- AÇÕES NECESSÁRIAS -
1. Edite o trecho sobre a coisa julgada na ação coletiva que começa com as palavras "A referida modificação" e termina com "valeria nesse Estado.", substituindo "São Paulo" por "Minas Gerais".
2. Resuma em duas frases o texto sobre a abrangência da coisa julgada na ação coletiva.

A necessidade de reconhecimento de maior elastério aos efeitos da sentença coletiva é o resultado da indivisibilidade dos interesses tutelados (material ou processual) tornando impossível cindir os efeitos da decisão judicial, pois a lesão a um interessado implica a lesão a todos e, o proveito a todos beneficia.

Em verdade, a amplitude exata da coisa julgada na ação coletiva é alvo de debate há muitos anos. Pois no âmbito do Judiciário brasileiro vige oscilante entendimento, pois ora se aceita a abrangência e ora a restringia.

E, a dúvida estabelecida a respeito da abrangência da coisa julgada na ação coletiva surgiu a partir de inusitada modificação do texto do artigo 16 da Lei da Ação Civil Pública, que, a partir de setembro de 1997, passou literalmente admitir a seguinte redação:

   “Art. 16. A sentença civil fará coisa julgada erga omnes, nos limites da competência territorial do órgão prolator, exceto se o pedido for julgado improcedente por insuficiência de provas, hipótese em que qualquer legitimado poderá intentar outra ação com idêntico fundamento, valendo-se de nova prova”.

A referida modificação no direito positivo, restringia os efeitos da sentença coletiva aos limites territoriais do Tribunal que proferiu a sentença. Desta forma, conclui-se que a decisão judicial prolatada por um juiz em São Paulo, só valeria nesse Estado.

Mas, em 30 de novembro de 2016 fora publicada decisão da Corte Especial do Superior Tribunal de Justiça que então definiu que a sentença em ação civil pública tem abrangência nacional e não pode ser limitada ao Estado onde o processo fora julgado. E, tal decisão atendeu a recurso apresentado pelo Idec em ação sobre financiamento habitacional e que envolve as principais instituições financeiras do país.

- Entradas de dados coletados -
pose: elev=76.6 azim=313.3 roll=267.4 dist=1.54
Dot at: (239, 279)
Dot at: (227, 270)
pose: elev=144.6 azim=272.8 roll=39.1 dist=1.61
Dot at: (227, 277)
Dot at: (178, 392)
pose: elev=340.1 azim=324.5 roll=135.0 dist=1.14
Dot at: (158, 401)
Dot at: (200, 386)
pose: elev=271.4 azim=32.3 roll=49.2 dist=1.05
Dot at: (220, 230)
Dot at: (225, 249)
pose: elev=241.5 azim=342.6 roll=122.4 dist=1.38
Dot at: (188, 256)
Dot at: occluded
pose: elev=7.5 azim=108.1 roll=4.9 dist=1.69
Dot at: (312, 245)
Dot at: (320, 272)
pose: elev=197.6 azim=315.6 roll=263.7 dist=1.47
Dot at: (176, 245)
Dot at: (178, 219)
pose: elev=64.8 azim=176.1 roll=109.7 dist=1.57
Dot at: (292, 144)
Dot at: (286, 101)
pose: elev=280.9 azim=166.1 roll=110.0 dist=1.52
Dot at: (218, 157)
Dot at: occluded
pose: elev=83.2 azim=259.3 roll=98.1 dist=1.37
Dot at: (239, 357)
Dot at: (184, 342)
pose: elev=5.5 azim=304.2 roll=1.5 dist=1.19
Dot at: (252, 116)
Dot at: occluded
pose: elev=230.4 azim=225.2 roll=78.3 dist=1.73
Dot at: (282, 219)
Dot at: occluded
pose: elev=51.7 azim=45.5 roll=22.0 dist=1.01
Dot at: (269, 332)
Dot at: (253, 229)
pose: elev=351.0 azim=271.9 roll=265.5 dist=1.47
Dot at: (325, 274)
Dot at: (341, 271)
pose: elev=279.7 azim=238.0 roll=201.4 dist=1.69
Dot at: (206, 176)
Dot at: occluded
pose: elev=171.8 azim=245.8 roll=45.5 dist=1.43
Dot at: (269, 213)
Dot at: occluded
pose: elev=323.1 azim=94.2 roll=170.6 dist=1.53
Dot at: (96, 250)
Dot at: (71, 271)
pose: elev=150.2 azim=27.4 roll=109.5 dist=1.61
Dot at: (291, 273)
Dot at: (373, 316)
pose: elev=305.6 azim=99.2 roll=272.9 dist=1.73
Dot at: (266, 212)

- PROBLEMAS RESOLVIDOS -
1.
A referida modificação no direito positivo, restringia os efeitos da sentença coletiva aos limites territoriais do Tribunal que proferiu a sentença. Desta forma, conclui-se que a decisão judicial prolatada por um juiz em Minas Gerais, só valeria nesse Estado.

2. A partir de setembro de 1997, o artigo 16 da Lei da Ação Civil Pública passou a limitar os efeitos da sentença coletiva à competência territorial do órgão prolator, e com isso surgiu a dúvida sobre a abrangência da coisa julgada na ação coletiva. Em decisão publicada em 30 de novembro de 2016, a Corte Especial do Superior Tribunal de Justiça atendeu a recurso do Idec e definiu que a sentença em ação civil pública tem abrangência nacional.